■ Problem requirements
What is needed here is a word-for-word copy of all the entries below.
··· Material for the task
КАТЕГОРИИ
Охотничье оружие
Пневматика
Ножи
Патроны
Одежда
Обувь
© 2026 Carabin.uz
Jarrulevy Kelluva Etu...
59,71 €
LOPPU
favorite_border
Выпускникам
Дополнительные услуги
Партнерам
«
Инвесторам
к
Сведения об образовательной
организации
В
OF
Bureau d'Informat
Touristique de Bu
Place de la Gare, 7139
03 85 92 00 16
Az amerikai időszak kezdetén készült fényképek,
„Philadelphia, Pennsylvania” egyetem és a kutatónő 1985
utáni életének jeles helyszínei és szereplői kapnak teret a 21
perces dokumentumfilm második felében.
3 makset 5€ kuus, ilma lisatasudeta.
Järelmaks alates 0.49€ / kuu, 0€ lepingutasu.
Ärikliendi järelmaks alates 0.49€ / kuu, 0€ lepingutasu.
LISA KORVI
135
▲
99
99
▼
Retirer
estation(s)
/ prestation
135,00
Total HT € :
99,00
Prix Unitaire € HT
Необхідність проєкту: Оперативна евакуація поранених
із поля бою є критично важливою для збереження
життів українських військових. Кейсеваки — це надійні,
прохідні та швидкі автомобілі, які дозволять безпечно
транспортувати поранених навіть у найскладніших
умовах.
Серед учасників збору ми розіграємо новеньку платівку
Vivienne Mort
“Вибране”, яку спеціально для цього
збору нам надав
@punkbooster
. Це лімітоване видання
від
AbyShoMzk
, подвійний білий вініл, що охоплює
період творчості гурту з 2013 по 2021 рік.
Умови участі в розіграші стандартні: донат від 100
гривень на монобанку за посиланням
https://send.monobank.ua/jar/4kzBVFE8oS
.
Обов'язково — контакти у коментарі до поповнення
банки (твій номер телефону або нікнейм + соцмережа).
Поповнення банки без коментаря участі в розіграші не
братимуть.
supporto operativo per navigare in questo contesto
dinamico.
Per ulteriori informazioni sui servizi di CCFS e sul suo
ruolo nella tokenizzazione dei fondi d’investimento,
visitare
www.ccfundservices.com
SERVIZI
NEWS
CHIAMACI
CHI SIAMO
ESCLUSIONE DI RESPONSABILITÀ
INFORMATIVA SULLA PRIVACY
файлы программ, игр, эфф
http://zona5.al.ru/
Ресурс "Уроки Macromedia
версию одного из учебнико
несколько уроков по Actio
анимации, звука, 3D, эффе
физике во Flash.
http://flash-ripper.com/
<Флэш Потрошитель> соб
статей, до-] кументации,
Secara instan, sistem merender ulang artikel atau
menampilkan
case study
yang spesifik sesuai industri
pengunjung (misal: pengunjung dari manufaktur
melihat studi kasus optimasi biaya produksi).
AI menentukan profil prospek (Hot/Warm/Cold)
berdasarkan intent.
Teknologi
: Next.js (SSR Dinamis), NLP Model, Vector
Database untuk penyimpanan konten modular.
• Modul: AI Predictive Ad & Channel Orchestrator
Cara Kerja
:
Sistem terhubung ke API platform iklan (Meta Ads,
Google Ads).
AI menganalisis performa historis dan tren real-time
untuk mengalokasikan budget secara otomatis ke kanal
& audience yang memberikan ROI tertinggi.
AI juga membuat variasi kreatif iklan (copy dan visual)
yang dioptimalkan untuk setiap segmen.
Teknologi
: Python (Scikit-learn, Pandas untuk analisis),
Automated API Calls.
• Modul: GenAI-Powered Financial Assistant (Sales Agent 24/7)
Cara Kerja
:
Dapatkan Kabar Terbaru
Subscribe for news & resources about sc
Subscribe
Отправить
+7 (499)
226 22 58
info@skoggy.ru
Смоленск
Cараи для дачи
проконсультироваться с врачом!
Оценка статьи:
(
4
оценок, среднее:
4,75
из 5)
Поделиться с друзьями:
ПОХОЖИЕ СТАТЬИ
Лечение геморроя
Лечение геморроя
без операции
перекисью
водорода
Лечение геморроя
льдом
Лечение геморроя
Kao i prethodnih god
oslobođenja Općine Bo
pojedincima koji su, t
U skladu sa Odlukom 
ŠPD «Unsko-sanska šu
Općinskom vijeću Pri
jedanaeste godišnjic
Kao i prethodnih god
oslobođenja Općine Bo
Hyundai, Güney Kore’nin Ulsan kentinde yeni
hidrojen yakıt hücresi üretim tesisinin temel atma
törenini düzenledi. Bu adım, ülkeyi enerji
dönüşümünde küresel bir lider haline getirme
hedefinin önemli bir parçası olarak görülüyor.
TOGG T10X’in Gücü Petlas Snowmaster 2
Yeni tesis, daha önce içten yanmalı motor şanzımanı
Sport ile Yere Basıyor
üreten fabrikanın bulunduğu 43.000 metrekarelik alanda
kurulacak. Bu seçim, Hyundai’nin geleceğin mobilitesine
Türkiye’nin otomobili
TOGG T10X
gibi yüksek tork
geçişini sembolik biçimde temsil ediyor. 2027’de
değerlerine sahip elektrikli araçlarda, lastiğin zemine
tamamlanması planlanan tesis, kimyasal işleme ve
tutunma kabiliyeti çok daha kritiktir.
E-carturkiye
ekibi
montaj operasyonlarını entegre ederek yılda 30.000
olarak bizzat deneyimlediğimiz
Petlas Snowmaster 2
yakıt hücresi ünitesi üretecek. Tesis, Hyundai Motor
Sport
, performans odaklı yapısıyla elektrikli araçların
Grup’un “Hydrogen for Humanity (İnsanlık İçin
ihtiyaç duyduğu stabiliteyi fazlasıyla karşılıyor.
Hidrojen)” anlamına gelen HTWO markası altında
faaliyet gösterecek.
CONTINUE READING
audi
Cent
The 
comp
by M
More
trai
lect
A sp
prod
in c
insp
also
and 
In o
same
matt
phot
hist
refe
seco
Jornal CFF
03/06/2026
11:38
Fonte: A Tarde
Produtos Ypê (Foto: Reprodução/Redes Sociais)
······
■ Exercise response
КАТЕГОРИИ
Охотничье оружие
Пневматика
Ножи
Патроны
Одежда
Обувь
© 2026 Carabin.uz
Jarrulevy Kelluva Etu...
59,71 €
LOPPU
favorite_border
Выпускникам
Дополнительные услуги
Партнерам
«
Инвесторам
к
Сведения об образовательной
организации
В
OF
Bureau d'Informat
Touristique de Bu
Place de la Gare, 7139
03 85 92 00 16
Az amerikai időszak kezdetén készült fényképek,
„Philadelphia, Pennsylvania” egyetem és a kutatónő 1985
utáni életének jeles helyszínei és szereplői kapnak teret a 21
perces dokumentumfilm második felében.
3 makset 5€ kuus, ilma lisatasudeta.
Järelmaks alates 0.49€ / kuu, 0€ lepingutasu.
Ärikliendi järelmaks alates 0.49€ / kuu, 0€ lepingutasu.
LISA KORVI
135
▲
99
99
▼
Retirer
estation(s)
/ prestation
135,00
Total HT € :
99,00
Prix Unitaire € HT
Необхідність проєкту: Оперативна евакуація поранених
із поля бою є критично важливою для збереження
життів українських військових. Кейсеваки — це надійні,
прохідні та швидкі автомобілі, які дозволять безпечно
транспортувати поранених навіть у найскладніших
умовах.
Серед учасників збору ми розіграємо новеньку платівку
Vivienne Mort
“Вибране”, яку спеціально для цього
збору нам надав
@punkbooster
. Це лімітоване видання
від
AbyShoMzk
, подвійний білий вініл, що охоплює
період творчості гурту з 2013 по 2021 рік.
Умови участі в розіграші стандартні: донат від 100
гривень на монобанку за посиланням
https://send.monobank.ua/jar/4kzBVFE8oS
.
Обов'язково — контакти у коментарі до поповнення
банки (твій номер телефону або нікнейм + соцмережа).
Поповнення банки без коментаря участі в розіграші не
братимуть.
supporto operativo per navigare in questo contesto
dinamico.
Per ulteriori informazioni sui servizi di CCFS e sul suo
ruolo nella tokenizzazione dei fondi d’investimento,
visitare
www.ccfundservices.com
SERVIZI
NEWS
CHIAMACI
CHI SIAMO
ESCLUSIONE DI RESPONSABILITÀ
INFORMATIVA SULLA PRIVACY
файлы программ, игр, эфф
http://zona5.al.ru/
Ресурс "Уроки Macromedia
версию одного из учебнико
несколько уроков по Actio
анимации, звука, 3D, эффе
физике во Flash.
http://flash-ripper.com/
<Флэш Потрошитель> соб
статей, до-] кументации,
Secara instan, sistem merender ulang artikel atau
menampilkan
case study
yang spesifik sesuai industri
pengunjung (misal: pengunjung dari manufaktur
melihat studi kasus optimasi biaya produksi).
AI menentukan profil prospek (Hot/Warm/Cold)
berdasarkan intent.
Teknologi
: Next.js (SSR Dinamis), NLP Model, Vector
Database untuk penyimpanan konten modular.
• Modul: AI Predictive Ad & Channel Orchestrator
Cara Kerja
:
Sistem terhubung ke API platform iklan (Meta Ads,
Google Ads).
AI menganalisis performa historis dan tren real-time
untuk mengalokasikan budget secara otomatis ke kanal
& audience yang memberikan ROI tertinggi.
AI juga membuat variasi kreatif iklan (copy dan visual)
yang dioptimalkan untuk setiap segmen.
Teknologi
: Python (Scikit-learn, Pandas untuk analisis),
Automated API Calls.
• Modul: GenAI-Powered Financial Assistant (Sales Agent 24/7)
Cara Kerja
:
Dapatkan Kabar Terbaru
Subscribe for news & resources about sc
Subscribe
Отправить
+7 (499)
226 22 58
info@skoggy.ru
Смоленск
Cараи для дачи
проконсультироваться с врачом!
Оценка статьи:
(
4
оценок, среднее:
4,75
из 5)
Поделиться с друзьями:
ПОХОЖИЕ СТАТЬИ
Лечение геморроя
Лечение геморроя
без операции
перекисью
водорода
Лечение геморроя
льдом
Лечение геморроя
Kao i prethodnih god
oslobođenja Općine Bo
pojedincima koji su, t
U skladu sa Odlukom 
ŠPD «Unsko-sanska šu
Općinskom vijeću Pri
jedanaeste godišnjic
Kao i prethodnih god
oslobođenja Općine Bo
Hyundai, Güney Kore’nin Ulsan kentinde yeni
hidrojen yakıt hücresi üretim tesisinin temel atma
törenini düzenledi. Bu adım, ülkeyi enerji
dönüşümünde küresel bir lider haline getirme
hedefinin önemli bir parçası olarak görülüyor.
TOGG T10X’in Gücü Petlas Snowmaster 2
Yeni tesis, daha önce içten yanmalı motor şanzımanı
Sport ile Yere Basıyor
üreten fabrikanın bulunduğu 43.000 metrekarelik alanda
kurulacak. Bu seçim, Hyundai’nin geleceğin mobilitesine
Türkiye’nin otomobili
TOGG T10X
gibi yüksek tork
geçişini sembolik biçimde temsil ediyor. 2027’de
değerlerine sahip elektrikli araçlarda, lastiğin zemine
tamamlanması planlanan tesis, kimyasal işleme ve
tutunma kabiliyeti çok daha kritiktir.
E-carturkiye
ekibi
montaj operasyonlarını entegre ederek yılda 30.000
olarak bizzat deneyimlediğimiz
Petlas Snowmaster 2
yakıt hücresi ünitesi üretecek. Tesis, Hyundai Motor
Sport
, performans odaklı yapısıyla elektrikli araçların
Grup’un “Hydrogen for Humanity (İnsanlık İçin
ihtiyaç duyduğu stabiliteyi fazlasıyla karşılıyor.
Hidrojen)” anlamına gelen HTWO markası altında
faaliyet gösterecek.
CONTINUE READING
audi
Cent
The 
comp
by M
More
trai
lect
A sp
prod
in c
insp
also
and 
In o
same
matt
phot
hist
refe
seco
Jornal CFF
03/06/2026
11:38
Fonte: A Tarde
Produtos Ypê (Foto: Reprodução/Redes Sociais)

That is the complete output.